Explanation
Correct Answer: A - Run the EC2 instances in a spread placement group.
Why this is correct:
- Spread Placement Groups are specifically designed to ensure that instances are placed on distinct underlying hardware to minimize correlated failures.
- Spread placement groups place each instance in a separate rack, with each rack having its own network and power source.
- This configuration prevents groups of nodes from sharing the same underlying hardware, which is exactly what the requirement states.
- Spread placement groups are ideal for applications that require high availability and need to minimize the risk of simultaneous failures.
Why other options are incorrect:
B. Group the EC2 instances in separate accounts.
- Separate AWS accounts do not control hardware placement. Instances in different accounts can still share underlying hardware in the same AWS region.
- This is an organizational/management solution, not a hardware isolation solution.

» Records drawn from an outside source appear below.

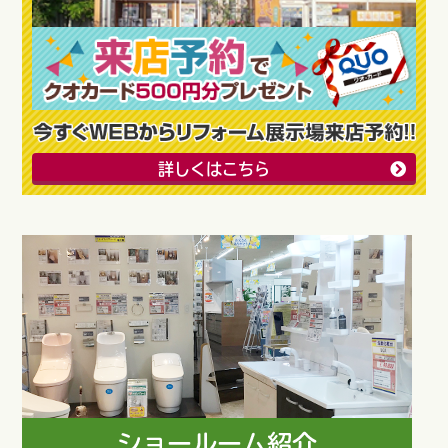
詳しくはこちら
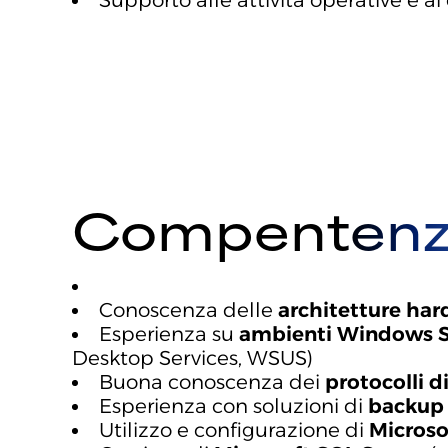
Supporto alle attività operative e ai 
Compentenze
Conoscenza delle
architetture ha
Esperienza su
ambienti Windows S
Desktop Services, WSUS)
Buona conoscenza dei
protocolli d
Esperienza con soluzioni di
backup 
Utilizzo e configurazione di
Microsof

C. Configure the EC2 instances with dedicated tenancy.
- Dedicated tenancy ensures instances run on single-tenant hardware (dedicated to a single AWS customer), but it doesn't prevent groups of nodes from sharing the same underlying hardware with each other.
- All instances with dedicated tenancy could still be placed on the same physical server.
- This provides isolation from other AWS customers, not isolation between your own instances.
D. Configure the EC2 instances with shared tenancy.
- Shared tenancy is the default where instances can share hardware with other AWS customers.
- This is the opposite of what's needed - it actually increases the likelihood of sharing hardware.
Key AWS Concepts:
- Spread Placement Groups: Maximum of 7 instances per Availability Zone, each on distinct hardware.
- Partition Placement Groups: For large distributed and replicated workloads like HDFS, HBase, and Cassandra.
- Cluster Placement Groups: For low-latency, high-throughput workloads where instances are placed close together.
Use Case Alignment:
The requirement specifically mentions "prevent groups of nodes from sharing the same underlying hardware," which is the exact purpose of spread placement groups in AWS.